Those who tried to see the Washington Post on a mobile device on Thursday picked up pop-up messages from the well-known Syrian Electronic Army (SEA) cheating team.
One of the texts has told visitors that the page has been violated, while others have been propagandistic about military operations in Syria and Yemen.
In fact, the company's web server and website were not compromised. Hackers managed to display their messages through it services Instart Logic, a content distribution network (CDN) used by the company.
So those users who tried to access the Washington Post website from their mobile phones were automatically redirected to a different website controlled by the hackers.
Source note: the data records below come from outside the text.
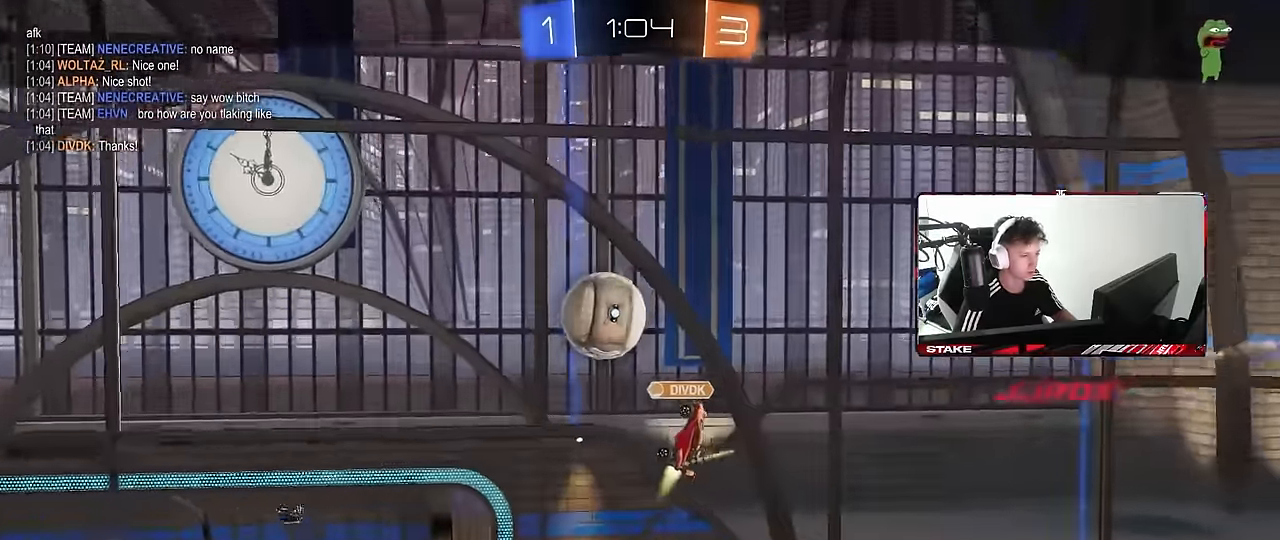
{"keys": [], "mouse": ["right"], "events": [[300, "mouse_right", "down"], [450, "mouse_right", "up"], [484, "mouse_right", "down"]]}
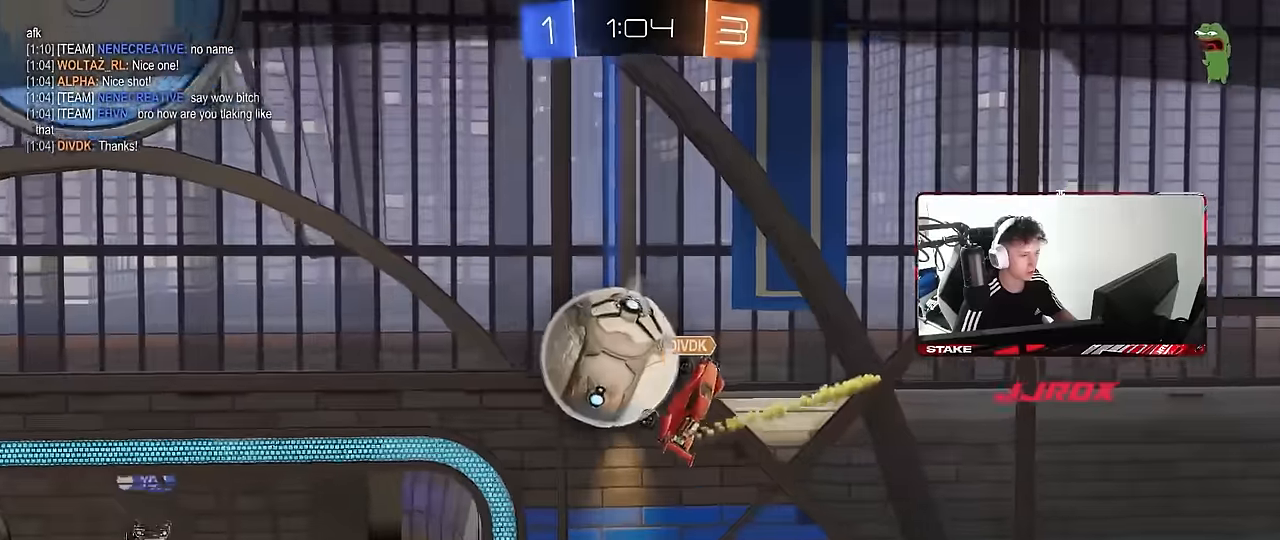
{"keys": [], "mouse": ["right"], "events": [[184, "mouse_right", "up"], [367, "mouse_right", "down"]]}
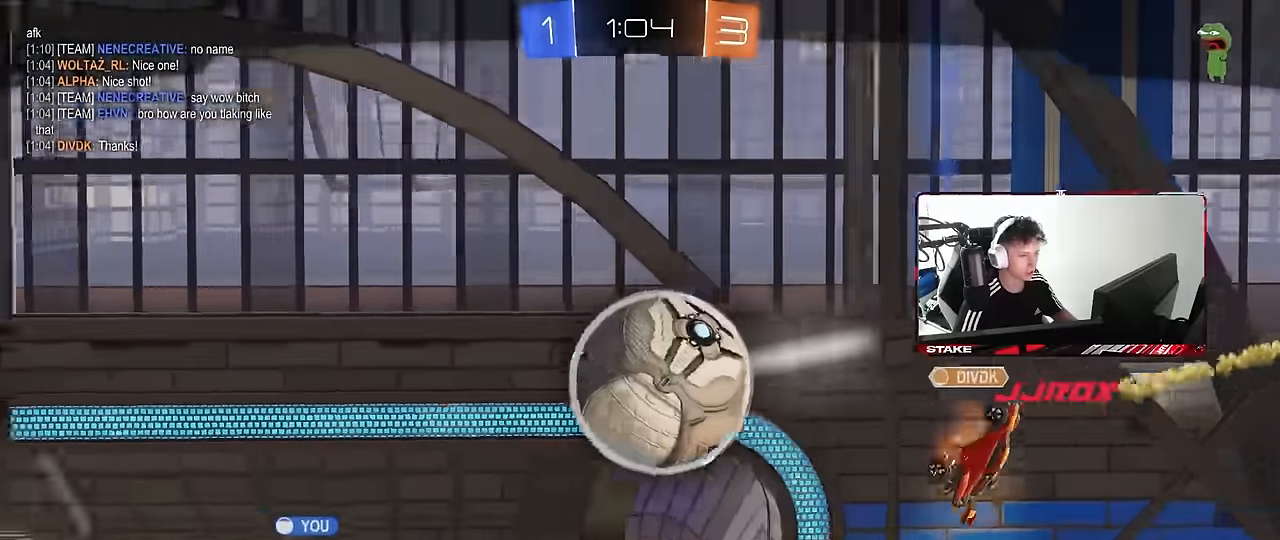
{"keys": [], "mouse": [], "events": [[100, "mouse_right", "up"], [184, "mouse_right", "down"], [467, "mouse_right", "up"]]}
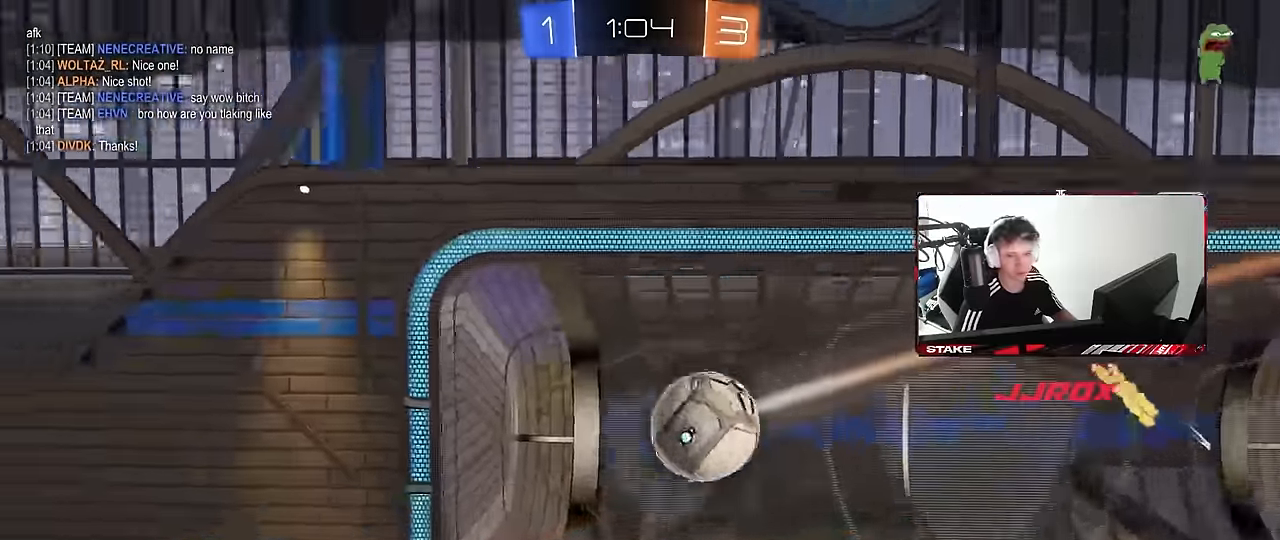
{"keys": [], "mouse": ["right"], "events": [[350, "mouse_right", "down"]]}
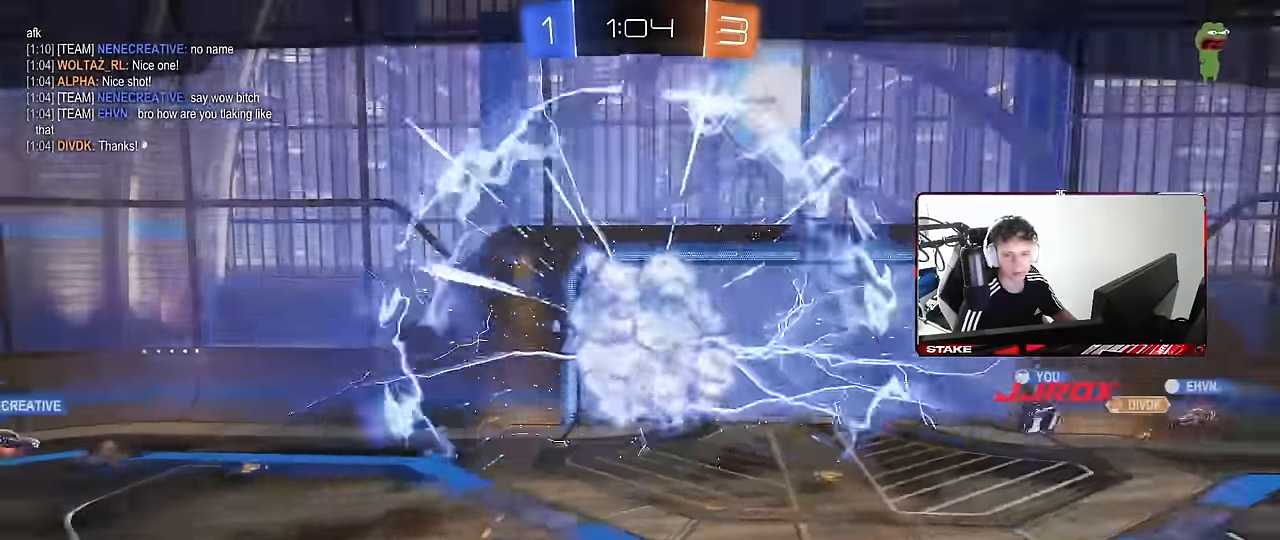
{"keys": [], "mouse": ["right"], "events": [[84, "mouse_right", "up"], [134, "mouse_right", "down"], [367, "mouse_right", "up"], [417, "mouse_right", "down"]]}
All this space the address bar of the proletterbrowser showed that you were on the correct website.
According to the newspaper, the site was under the control of hackers for about 30 minutes and no damage was caused.
Shailesh Prakash, the Washington Post's chief security officer, said the attack it affected "the mobile site" but this did not affect any of the published articles.
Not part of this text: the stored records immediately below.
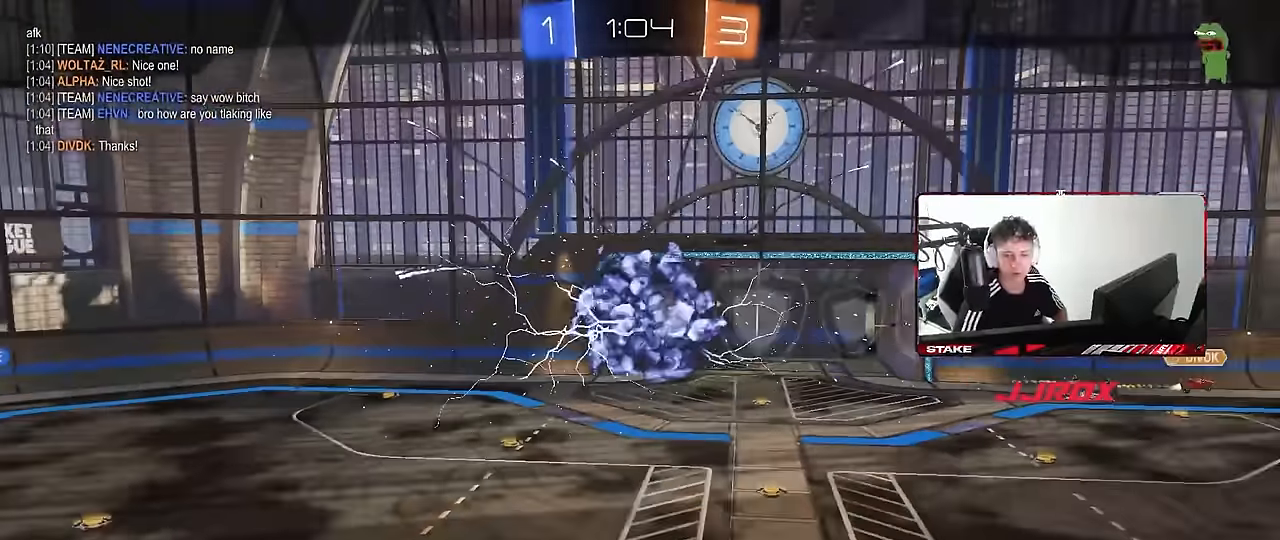
{"keys": [], "mouse": ["right"], "events": [[150, "mouse_right", "up"], [234, "mouse_right", "down"], [384, "mouse_right", "up"], [467, "mouse_right", "down"]]}
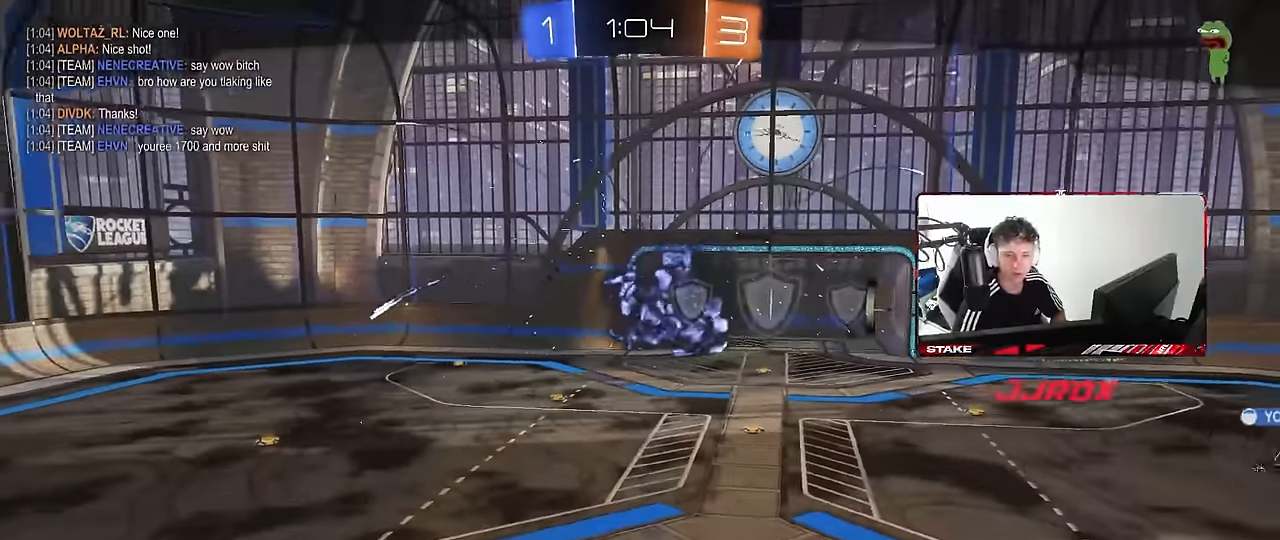
{"keys": [], "mouse": [], "events": [[250, "mouse_right", "up"], [300, "mouse_right", "down"], [484, "mouse_right", "up"]]}
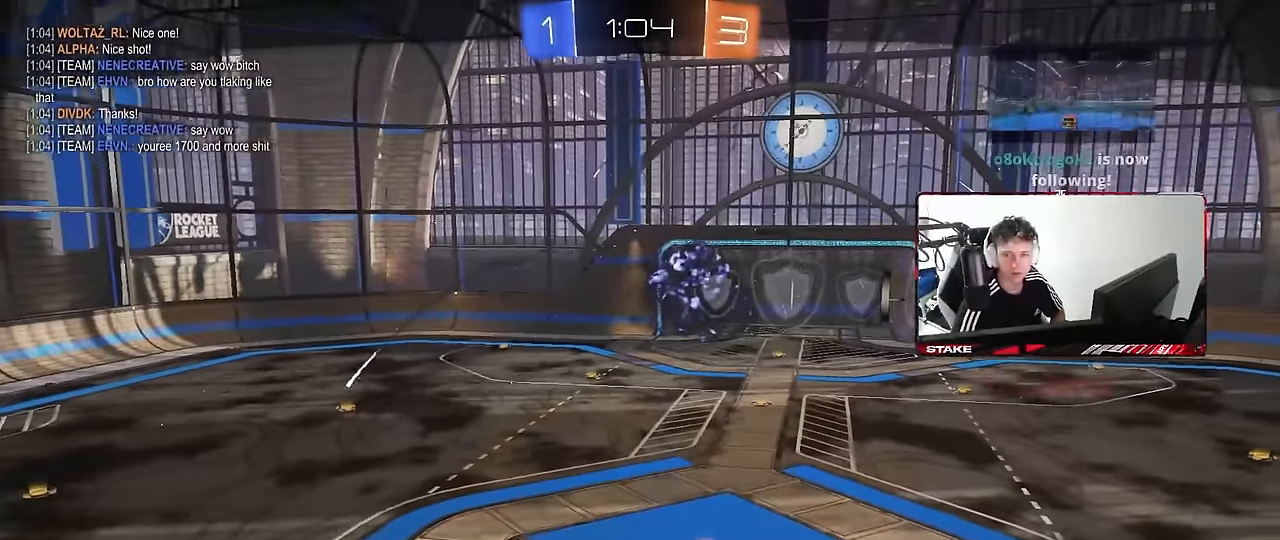
{"keys": [], "mouse": ["right"], "events": [[417, "mouse_right", "down"]]}
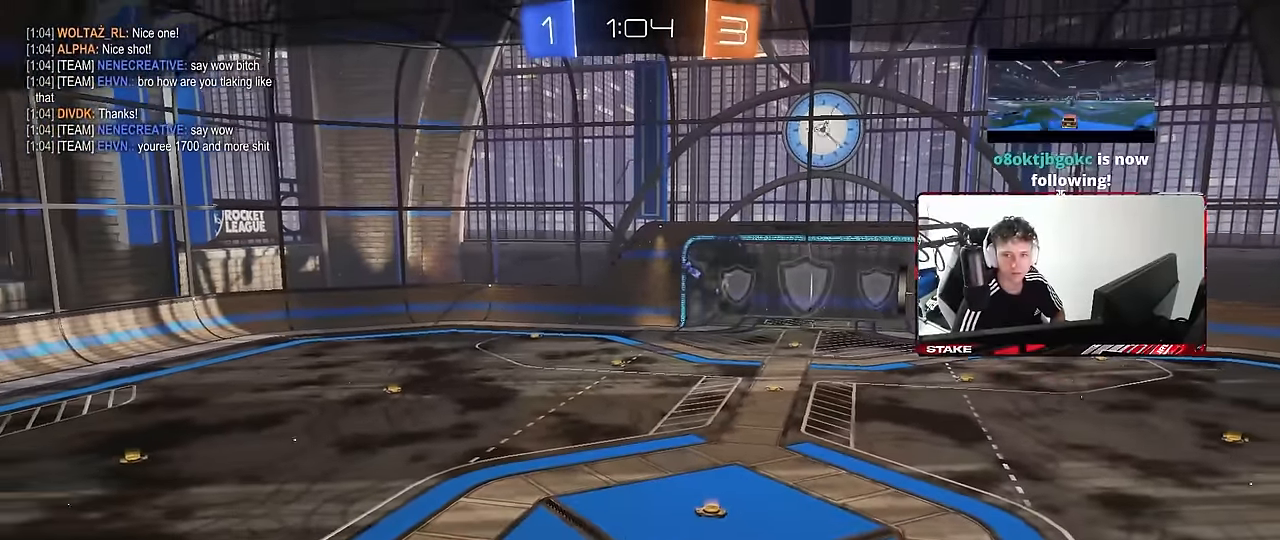
{"keys": [], "mouse": [], "events": [[100, "mouse_right", "up"]]}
Kenn White, a computer scientist in North Carolina, was able to get the JavaScript code used by hackers to display the following alerts:
"You have been hacked by the Syrian Electronic Army!"
"US govt is training the terrorists to kill more Syrians."
"Saudi Arabia and its allies are killing hundreds of Yemens people everyday!"
“The media is always lying.”
The offense had no other consequences, Syrian Electronic Army could easily (if they wanted) direct the company's visitors to a website that distributes malicious software.
But this group of hackers does not get used to such actions, since their motivation is not economical.